Secara ekonomi bubu merupakan alat penangkap ikan untuk konsumsi rumah tangga maupun dijual. Pengguna bubu adalah laki-laki, tetapi para janda yang

menanggung anak biasanya juga memiliki bubu. Untuk memasangnya di laut bubu milik para janda tersebut biasanya dititipkan pada nelayan para polo (pemasang bubu) laki-laki. Sebagai imbalannya pemilik bubu memberikan bekal makanan untuk nelayan tempatnya menitip. Dengan demikian fungsi sosial bubu adalah saling bantu- membantu sesama masyarakat terlebih kepada yang tidak mampu seperti para janda yang merawat anak sebatang kara (single parent). Sumbangsih alat tangkap bubu terhadap konservasi terletak pada desain alatnya yang dapat menyeleksi ukuran ikan sehingga memberi kesempatan ikan-ikan kecil untuk berkembang biak dan penggunaannya sangat tergantung pada terumbu karang tetapi alat harus diletakkan di dasar laut yang rata, berpasir atau lamun dan tidak boleh menyentuh terumbu karang.

Aspek pengaturan pengelolaan sumber daya laut yang melekat pada alat ini adalah larangan bagi pengguna alat pancing dan jaring untuk melakukan kegiatan perikanan pada area depan bubu yang disebut sebagai mulut bubu, yakni pintu masuk ikan. Bubu juga tidak dapat dipasang pada laut disekitar ompo. Pengaturan pengelolaan perikanan seperti ini merupakan bentuk pengelolaan sumber daya laut yang melekat pada kearifan alat tangkap. Hal mana merupakan bentuk hak pengambilan hasil perairan pada nelayan yang bermanfaat bagi konservasi sumber daya hayati sebagaimana dijelaskan Satria (2009b) yakni mengurangi konflik karena adanya kejelasan batas ruang kelola, peningkatan pendapatan nelayan, adanya tanggung jawab nelayan untuk menjaga kelestarian area kelolanya dengan tidak melakukan penangkapan ikan secara berlebihan dan nelayan merasa menjadi subyek dari pengelolaan sumberdaya perikanan.

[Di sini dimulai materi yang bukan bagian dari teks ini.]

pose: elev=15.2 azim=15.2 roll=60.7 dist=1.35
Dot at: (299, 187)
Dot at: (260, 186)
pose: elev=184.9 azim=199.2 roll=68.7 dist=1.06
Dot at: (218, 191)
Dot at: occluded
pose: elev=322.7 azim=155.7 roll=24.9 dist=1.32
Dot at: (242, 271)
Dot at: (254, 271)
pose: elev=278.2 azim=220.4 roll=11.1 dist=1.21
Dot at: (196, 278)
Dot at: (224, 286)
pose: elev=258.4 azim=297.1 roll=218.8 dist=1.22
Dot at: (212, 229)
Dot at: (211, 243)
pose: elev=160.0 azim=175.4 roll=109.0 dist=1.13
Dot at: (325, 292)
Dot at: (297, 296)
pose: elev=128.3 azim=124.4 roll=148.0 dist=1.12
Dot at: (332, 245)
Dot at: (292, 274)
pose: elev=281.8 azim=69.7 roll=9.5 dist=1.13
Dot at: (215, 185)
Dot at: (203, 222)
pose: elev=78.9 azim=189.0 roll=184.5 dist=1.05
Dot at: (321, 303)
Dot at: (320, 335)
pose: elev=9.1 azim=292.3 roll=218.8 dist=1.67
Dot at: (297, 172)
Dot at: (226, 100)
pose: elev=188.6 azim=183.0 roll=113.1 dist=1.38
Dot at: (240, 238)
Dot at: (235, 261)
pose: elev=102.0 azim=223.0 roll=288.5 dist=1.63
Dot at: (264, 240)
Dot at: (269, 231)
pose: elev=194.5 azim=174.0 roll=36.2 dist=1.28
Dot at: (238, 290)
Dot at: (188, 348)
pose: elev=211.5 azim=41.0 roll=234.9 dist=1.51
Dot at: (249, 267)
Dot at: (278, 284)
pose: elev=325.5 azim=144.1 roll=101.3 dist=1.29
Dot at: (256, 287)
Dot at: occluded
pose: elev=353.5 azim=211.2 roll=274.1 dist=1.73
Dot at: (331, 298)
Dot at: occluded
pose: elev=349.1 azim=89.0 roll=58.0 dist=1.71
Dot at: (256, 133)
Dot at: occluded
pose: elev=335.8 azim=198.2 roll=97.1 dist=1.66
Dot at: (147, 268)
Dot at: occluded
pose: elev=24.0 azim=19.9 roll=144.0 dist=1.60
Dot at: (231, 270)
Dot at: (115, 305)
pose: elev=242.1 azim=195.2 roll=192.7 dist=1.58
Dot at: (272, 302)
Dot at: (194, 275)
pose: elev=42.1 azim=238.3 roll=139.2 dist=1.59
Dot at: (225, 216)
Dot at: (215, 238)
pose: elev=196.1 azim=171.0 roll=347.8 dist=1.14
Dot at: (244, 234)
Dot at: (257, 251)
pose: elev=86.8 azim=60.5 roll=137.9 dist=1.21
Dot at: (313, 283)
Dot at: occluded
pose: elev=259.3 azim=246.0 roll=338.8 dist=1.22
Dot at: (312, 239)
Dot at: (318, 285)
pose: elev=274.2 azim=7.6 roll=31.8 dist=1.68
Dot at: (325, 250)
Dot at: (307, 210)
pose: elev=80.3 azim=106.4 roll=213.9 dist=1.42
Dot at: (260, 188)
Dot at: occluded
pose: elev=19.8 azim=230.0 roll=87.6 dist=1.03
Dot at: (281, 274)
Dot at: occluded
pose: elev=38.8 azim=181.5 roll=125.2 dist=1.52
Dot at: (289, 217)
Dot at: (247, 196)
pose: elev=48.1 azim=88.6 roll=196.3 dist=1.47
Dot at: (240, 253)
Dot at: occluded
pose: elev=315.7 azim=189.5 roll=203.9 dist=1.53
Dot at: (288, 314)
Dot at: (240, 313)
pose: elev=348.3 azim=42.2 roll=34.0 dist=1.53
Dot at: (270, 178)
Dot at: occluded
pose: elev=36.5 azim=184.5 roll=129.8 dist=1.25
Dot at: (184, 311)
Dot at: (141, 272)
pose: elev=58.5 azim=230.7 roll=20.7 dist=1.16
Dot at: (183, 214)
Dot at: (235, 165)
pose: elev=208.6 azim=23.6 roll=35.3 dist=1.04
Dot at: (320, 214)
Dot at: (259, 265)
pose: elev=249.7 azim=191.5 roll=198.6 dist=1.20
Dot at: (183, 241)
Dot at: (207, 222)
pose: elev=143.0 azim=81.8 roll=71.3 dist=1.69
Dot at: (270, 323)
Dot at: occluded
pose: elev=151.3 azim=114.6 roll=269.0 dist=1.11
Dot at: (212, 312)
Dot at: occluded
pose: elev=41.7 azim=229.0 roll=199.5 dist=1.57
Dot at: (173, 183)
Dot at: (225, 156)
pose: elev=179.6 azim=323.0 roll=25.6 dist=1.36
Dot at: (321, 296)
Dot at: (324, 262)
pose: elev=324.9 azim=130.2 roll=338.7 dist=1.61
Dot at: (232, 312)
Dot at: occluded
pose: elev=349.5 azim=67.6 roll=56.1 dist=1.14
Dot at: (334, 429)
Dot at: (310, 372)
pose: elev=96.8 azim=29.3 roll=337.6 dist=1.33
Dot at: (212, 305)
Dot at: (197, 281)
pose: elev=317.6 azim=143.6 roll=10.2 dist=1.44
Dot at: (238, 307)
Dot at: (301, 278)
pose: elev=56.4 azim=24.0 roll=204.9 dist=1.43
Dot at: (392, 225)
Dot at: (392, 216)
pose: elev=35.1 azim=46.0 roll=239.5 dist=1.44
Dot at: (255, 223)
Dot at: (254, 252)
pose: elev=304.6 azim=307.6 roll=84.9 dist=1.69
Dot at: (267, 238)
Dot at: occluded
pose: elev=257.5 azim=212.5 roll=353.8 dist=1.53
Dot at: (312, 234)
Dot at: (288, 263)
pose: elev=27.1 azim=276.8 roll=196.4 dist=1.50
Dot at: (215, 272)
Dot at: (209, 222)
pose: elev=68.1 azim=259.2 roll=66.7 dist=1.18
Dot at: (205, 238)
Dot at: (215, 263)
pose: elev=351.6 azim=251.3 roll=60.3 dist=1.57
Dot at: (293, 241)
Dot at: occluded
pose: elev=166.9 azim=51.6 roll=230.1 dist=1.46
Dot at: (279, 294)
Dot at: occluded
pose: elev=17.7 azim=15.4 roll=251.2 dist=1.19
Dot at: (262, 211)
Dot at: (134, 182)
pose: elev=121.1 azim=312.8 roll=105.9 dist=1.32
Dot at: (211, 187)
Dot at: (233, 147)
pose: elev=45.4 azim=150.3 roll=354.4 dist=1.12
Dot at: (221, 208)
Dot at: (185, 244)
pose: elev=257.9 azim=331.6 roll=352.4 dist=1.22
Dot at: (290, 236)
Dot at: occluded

Bubu dalam sistem zonasi TNW dapat digunakan dalam ZPL yakni di daerah pesisir dan karang atol dan ZPU, tetapi ZPU berada pada laut dalam dimana penggunaan bubu tidak dimungkinkan. Dalam sistem tradisional, bubu hanya dapat digunakan oleh nelayan lokal kampung pada wilayah kampungnya karena alat ini termasuk kategori alat yang memungkinkan penggunanya mengelola suatu tempat dalam waktu lama dan berarti pengguna selalu akan kembali ke tempat pemasangan bubu. Alat tersebut juga dapat digunakan pada karang atol sebagai alat tangkap utama

dalam sistem hum. Dalam sistem zonasi TNW sebagian karang atol menjadi ZPB yang terlindungi dari berbagai jenis pemanfaatan karena fungsinya yang menjadi zona penyangga atau melindungi sumber daya hayati yang akan mendukung zona inti (ZI) dan zona pemanfaatan.

5.3.6 Buani

Buani atau jala digunakan untuk menangkap ikan-ikan di pinggir pantai. Norma yang yang disepakati dan berkembang dalam komunitas nelayan pada alat tangkap ini adalah ketentuan yang berlaku pada tempat-tempat yang sudah menjadi kesepakatan untuk tidak dapat langsung menjala ikan meskipun pada saat tersebut ikan sudah berkumpul sebelum parika yang khusus bertanggung jawab atas wilayah tersebut memberikan aba-aba haa.

Jika dilihat dari segi pengelolaan wilayah sumberdaya maka hal tersebut akan melindungi nelayan dari persaingan wilayah tangkap. Pada tabel 6 tentang jenis alat tangkap berdasarkan zoanasi TNW buani tidak tercantum, demikian juga dalam peraturan daerah Kabupaten Wakatobi tentang alat tangkap.